- Opening Delimiter -
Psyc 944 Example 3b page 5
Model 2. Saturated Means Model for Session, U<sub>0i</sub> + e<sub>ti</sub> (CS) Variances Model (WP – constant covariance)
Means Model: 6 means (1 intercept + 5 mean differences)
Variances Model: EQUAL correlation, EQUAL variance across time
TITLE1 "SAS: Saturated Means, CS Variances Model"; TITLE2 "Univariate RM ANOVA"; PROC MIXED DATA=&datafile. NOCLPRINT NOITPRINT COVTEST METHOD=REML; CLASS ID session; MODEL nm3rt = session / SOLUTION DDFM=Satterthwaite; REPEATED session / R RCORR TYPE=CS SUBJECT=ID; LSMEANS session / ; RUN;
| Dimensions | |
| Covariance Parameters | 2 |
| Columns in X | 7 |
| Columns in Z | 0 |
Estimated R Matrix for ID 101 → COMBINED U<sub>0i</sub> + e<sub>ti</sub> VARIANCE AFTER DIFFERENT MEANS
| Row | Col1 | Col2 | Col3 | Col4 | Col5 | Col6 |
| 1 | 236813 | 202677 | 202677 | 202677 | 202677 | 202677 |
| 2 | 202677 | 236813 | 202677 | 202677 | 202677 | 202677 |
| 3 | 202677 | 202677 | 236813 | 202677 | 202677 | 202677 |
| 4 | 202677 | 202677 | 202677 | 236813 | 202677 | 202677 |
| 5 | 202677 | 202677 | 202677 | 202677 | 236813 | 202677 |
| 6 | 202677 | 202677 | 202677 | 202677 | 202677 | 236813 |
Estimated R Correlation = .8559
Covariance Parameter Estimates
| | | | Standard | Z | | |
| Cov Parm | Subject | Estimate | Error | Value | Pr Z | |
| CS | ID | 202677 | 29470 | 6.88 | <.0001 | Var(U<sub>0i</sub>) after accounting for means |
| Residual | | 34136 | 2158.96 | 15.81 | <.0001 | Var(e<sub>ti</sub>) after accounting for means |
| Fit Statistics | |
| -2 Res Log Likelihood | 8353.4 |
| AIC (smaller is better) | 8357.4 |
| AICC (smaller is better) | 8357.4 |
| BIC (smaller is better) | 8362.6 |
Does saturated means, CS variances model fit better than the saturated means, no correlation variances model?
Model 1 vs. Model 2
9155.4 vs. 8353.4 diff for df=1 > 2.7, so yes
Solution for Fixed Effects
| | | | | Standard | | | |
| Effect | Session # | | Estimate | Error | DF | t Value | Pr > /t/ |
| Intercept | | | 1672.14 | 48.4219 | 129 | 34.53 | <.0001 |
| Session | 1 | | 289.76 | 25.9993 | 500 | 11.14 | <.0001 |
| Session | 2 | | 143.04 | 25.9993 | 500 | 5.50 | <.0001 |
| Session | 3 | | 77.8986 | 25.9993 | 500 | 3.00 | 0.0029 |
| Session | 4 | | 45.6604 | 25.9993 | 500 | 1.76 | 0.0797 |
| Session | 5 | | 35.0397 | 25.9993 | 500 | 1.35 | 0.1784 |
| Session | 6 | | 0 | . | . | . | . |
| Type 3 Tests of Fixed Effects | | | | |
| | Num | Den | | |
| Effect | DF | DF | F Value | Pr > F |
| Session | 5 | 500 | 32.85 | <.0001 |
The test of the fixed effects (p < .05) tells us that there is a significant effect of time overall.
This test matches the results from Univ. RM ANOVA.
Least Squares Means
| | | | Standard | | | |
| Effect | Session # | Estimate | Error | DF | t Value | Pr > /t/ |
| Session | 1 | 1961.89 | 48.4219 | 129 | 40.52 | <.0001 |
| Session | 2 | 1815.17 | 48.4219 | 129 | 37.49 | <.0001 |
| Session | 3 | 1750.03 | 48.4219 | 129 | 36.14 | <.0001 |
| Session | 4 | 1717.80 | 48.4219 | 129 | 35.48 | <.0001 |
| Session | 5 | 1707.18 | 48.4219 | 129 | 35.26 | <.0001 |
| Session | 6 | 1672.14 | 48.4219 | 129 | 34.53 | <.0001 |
- Closing Delimiter -
### Work to be completed
The reply should consist solely of the lines above from the one that has "Parameters | 2 |" through the one that has "6 | 202677 |", reproduced exactly.

### Answer
| Covariance Parameters | 2 |
| Columns in X | 7 |
| Columns in Z | 0 |
Estimated R Matrix for ID 101 → COMBINED U<sub>0i</sub> + e<sub>ti</sub> VARIANCE AFTER DIFFERENT MEANS
| Row | Col1 | Col2 | Col3 | Col4 | Col5 | Col6 |
| 1 | 236813 | 202677 | 202677 | 202677 | 202677 | 202677 |
| 2 | 202677 | 236813 | 202677 | 202677 | 202677 | 202677 |
| 3 | 202677 | 202677 | 236813 | 202677 | 202677 | 202677 |
| 4 | 202677 | 202677 | 202677 | 236813 | 202677 | 202677 |
| 5 | 202677 | 202677 | 202677 | 202677 | 236813 | 202677 |
| 6 | 202677 | 202677 | 202677 | 202677 | 202677 | 236813 |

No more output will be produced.